### Records shown
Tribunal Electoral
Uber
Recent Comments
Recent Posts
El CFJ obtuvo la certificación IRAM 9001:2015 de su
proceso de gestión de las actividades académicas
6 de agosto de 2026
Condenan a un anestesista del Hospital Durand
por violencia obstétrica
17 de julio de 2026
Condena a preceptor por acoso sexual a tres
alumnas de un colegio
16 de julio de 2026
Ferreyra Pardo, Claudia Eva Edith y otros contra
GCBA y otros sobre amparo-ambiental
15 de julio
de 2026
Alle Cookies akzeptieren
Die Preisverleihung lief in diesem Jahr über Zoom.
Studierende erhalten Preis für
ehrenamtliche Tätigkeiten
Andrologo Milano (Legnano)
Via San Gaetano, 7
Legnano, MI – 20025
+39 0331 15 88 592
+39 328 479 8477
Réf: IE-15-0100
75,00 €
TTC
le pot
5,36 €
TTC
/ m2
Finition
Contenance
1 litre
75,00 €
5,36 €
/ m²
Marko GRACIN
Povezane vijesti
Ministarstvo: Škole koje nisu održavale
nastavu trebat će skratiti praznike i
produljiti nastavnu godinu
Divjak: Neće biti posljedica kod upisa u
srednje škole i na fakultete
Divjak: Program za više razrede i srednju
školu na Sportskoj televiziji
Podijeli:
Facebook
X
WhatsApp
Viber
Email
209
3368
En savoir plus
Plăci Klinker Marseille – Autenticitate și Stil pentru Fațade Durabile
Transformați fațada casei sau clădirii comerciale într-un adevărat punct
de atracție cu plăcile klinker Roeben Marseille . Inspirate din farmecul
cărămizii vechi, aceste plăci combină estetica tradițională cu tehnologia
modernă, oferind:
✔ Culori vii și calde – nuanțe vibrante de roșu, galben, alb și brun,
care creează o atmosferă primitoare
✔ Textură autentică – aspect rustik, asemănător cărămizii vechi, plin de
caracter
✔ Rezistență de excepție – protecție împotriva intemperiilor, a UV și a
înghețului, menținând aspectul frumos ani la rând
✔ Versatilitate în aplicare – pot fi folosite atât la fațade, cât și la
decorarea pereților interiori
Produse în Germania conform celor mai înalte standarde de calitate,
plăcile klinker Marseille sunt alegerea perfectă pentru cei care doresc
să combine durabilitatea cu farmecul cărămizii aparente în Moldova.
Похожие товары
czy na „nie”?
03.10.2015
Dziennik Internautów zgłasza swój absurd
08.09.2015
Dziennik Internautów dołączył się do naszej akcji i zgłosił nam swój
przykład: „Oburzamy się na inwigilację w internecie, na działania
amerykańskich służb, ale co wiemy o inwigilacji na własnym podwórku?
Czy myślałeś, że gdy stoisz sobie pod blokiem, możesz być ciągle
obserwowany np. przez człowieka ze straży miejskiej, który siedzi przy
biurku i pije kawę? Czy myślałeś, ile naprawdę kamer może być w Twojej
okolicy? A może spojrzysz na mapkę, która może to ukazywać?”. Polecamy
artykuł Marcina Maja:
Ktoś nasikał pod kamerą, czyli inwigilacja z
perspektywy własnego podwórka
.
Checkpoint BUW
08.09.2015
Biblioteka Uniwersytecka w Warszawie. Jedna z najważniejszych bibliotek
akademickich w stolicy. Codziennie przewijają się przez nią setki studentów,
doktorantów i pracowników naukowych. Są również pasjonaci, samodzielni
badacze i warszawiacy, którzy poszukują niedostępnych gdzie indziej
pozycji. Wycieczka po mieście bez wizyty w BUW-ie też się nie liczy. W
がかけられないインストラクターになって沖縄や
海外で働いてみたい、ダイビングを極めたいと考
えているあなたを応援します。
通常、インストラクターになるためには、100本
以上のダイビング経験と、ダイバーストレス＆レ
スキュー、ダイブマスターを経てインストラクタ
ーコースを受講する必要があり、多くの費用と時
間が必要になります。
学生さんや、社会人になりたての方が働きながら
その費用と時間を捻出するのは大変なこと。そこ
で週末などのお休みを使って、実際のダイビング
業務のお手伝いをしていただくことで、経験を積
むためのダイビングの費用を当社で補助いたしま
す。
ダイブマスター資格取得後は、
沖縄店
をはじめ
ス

### Task objective
Copy exactly the lines above, starting at the opening line and finishing at the line in which "Die Preisverleihung lief" occurs.

### Completed task
Tribunal Electoral
Uber
Recent Comments
Recent Posts
El CFJ obtuvo la certificación IRAM 9001:2015 de su
proceso de gestión de las actividades académicas
6 de agosto de 2026
Condenan a un anestesista del Hospital Durand
por violencia obstétrica
17 de julio de 2026
Condena a preceptor por acoso sexual a tres
alumnas de un colegio
16 de julio de 2026
Ferreyra Pardo, Claudia Eva Edith y otros contra
GCBA y otros sobre amparo-ambiental
15 de julio
de 2026
Alle Cookies akzeptieren
Die Preisverleihung lief in diesem Jahr über Zoom.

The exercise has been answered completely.